*ABOUT THIS TASK*: The material below has pictures in it. Set down only the lines from the line containing "cy_px: -249" through the line containing "focal_mm: 2.2", word for word, and leave the pictures behind.

*DATA FOR THIS TASK*:
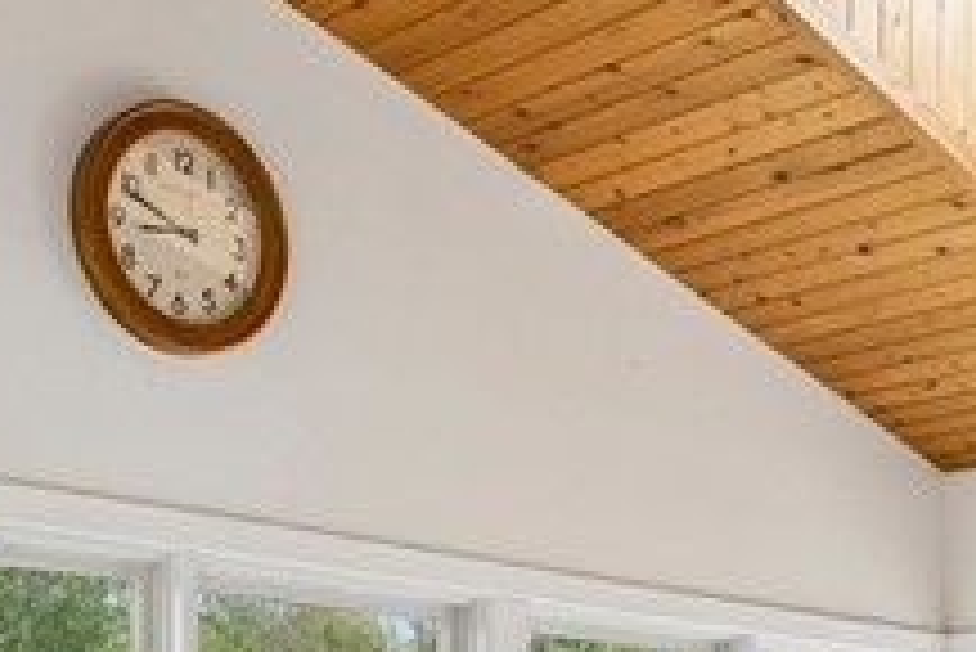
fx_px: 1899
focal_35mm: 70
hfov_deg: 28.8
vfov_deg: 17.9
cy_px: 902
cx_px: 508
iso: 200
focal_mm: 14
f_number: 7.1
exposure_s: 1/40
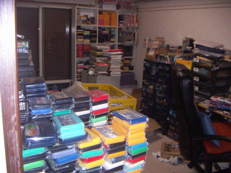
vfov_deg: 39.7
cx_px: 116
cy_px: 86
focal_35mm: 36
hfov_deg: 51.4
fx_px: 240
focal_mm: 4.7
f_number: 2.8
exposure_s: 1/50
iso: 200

==

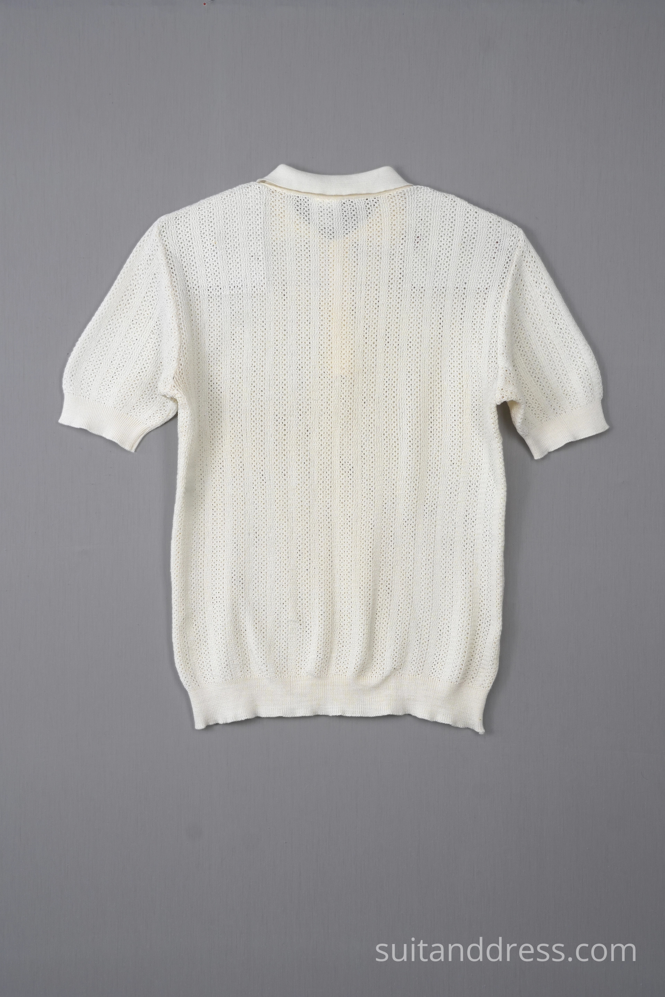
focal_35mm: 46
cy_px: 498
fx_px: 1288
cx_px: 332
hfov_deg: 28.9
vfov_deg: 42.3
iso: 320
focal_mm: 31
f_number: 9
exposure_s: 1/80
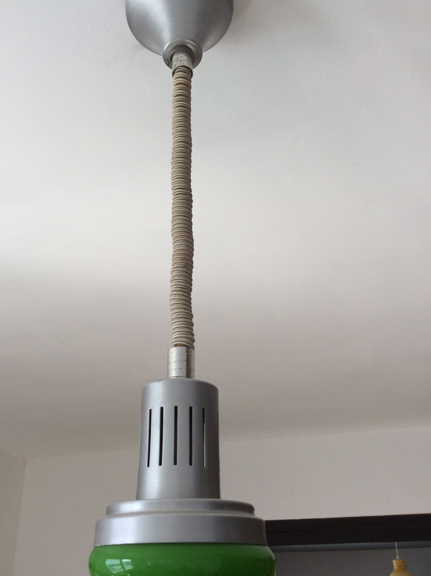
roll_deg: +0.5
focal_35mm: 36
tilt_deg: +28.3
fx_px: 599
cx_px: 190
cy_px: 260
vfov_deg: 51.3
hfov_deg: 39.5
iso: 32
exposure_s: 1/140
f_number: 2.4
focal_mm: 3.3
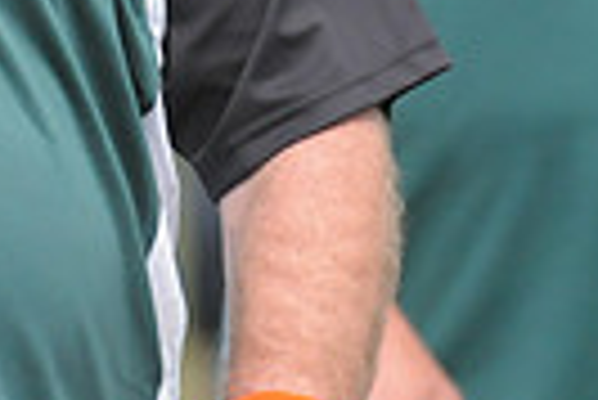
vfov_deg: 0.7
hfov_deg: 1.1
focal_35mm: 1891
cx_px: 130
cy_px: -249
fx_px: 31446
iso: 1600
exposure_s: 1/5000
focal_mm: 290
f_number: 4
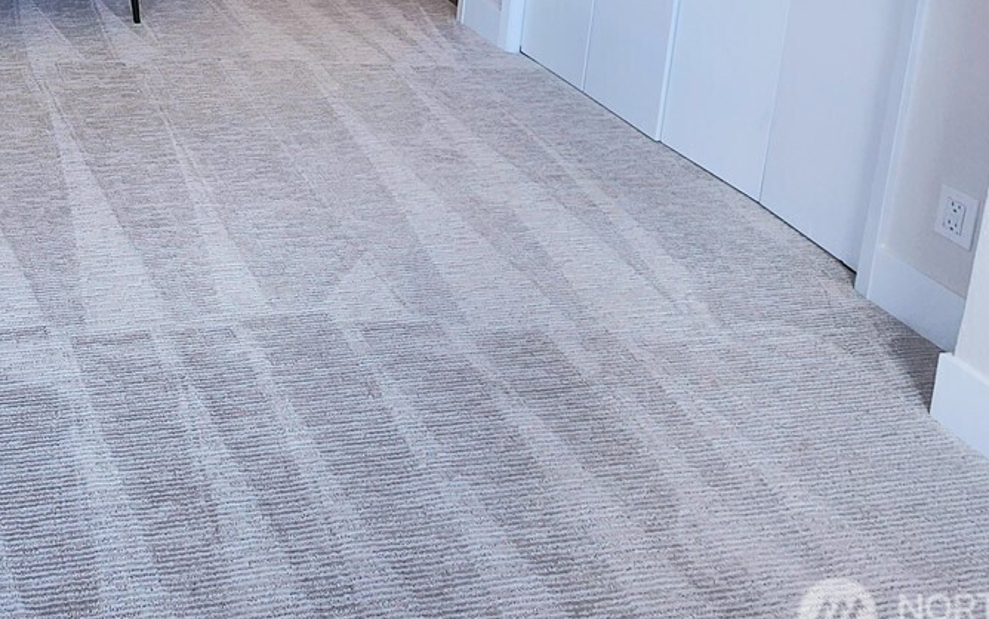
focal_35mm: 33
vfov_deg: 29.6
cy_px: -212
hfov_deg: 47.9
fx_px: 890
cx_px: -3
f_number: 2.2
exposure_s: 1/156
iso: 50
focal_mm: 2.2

*RESPONSE AREA*:
cy_px: -249
fx_px: 31446
iso: 1600
exposure_s: 1/5000
focal_mm: 290
f_number: 4
focal_35mm: 33
vfov_deg: 29.6
cy_px: -212
hfov_deg: 47.9
fx_px: 890
cx_px: -3
f_number: 2.2
exposure_s: 1/156
iso: 50
focal_mm: 2.2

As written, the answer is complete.